■ **The problem**
Scan the lines below for the string "Road" and copy every one that has it.

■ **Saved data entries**
- - - - -

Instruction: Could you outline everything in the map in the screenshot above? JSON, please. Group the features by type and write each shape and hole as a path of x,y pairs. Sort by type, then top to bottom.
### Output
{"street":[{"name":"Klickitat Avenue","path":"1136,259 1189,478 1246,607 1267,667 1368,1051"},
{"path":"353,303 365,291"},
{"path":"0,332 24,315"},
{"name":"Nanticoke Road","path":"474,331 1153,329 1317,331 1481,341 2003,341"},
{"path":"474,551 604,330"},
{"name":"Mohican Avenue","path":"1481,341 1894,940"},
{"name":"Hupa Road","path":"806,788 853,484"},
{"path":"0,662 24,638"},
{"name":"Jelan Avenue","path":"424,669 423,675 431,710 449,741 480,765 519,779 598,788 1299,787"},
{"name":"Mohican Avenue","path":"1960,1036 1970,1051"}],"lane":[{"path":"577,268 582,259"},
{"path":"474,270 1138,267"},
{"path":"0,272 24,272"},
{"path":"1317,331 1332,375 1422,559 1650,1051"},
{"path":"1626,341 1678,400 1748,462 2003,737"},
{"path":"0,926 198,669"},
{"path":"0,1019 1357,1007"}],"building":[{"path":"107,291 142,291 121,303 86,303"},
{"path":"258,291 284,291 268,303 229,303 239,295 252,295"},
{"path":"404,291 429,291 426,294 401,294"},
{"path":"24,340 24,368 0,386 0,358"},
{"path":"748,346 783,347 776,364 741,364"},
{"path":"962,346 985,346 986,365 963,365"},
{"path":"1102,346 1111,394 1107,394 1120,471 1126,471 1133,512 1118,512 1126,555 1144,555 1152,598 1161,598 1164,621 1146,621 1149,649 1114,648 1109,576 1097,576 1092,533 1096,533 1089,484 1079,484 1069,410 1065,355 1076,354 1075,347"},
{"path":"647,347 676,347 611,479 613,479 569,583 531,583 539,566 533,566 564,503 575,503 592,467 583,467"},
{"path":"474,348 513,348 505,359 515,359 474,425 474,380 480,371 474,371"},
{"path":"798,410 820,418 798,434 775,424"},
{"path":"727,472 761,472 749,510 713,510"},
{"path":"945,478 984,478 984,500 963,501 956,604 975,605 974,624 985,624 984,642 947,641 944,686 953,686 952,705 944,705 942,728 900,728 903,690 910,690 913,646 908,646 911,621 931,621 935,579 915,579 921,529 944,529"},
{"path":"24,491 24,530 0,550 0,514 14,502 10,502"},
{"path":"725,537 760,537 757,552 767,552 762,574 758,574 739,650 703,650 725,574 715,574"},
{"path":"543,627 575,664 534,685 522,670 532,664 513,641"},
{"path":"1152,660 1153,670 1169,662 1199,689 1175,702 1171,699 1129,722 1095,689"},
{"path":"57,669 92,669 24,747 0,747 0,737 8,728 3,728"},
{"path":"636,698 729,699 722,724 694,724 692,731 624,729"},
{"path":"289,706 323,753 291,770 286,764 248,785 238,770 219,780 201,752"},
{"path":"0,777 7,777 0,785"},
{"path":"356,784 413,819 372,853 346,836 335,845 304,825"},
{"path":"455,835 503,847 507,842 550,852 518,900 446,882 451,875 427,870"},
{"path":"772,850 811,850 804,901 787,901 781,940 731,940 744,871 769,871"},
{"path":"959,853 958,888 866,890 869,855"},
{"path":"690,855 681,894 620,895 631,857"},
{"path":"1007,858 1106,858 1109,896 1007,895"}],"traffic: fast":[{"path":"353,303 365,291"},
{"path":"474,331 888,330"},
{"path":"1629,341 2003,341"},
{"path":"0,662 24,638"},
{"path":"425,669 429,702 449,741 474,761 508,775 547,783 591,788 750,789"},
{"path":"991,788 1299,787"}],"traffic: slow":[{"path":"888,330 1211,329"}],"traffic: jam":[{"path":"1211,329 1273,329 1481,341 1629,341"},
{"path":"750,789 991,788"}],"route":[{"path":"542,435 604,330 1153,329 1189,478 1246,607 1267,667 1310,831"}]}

- - - - -

■ **Answer area**
{"name":"Nanticoke Road","path":"474,331 1153,329 1317,331 1481,341 2003,341"},
{"name":"Hupa Road","path":"806,788 853,484"},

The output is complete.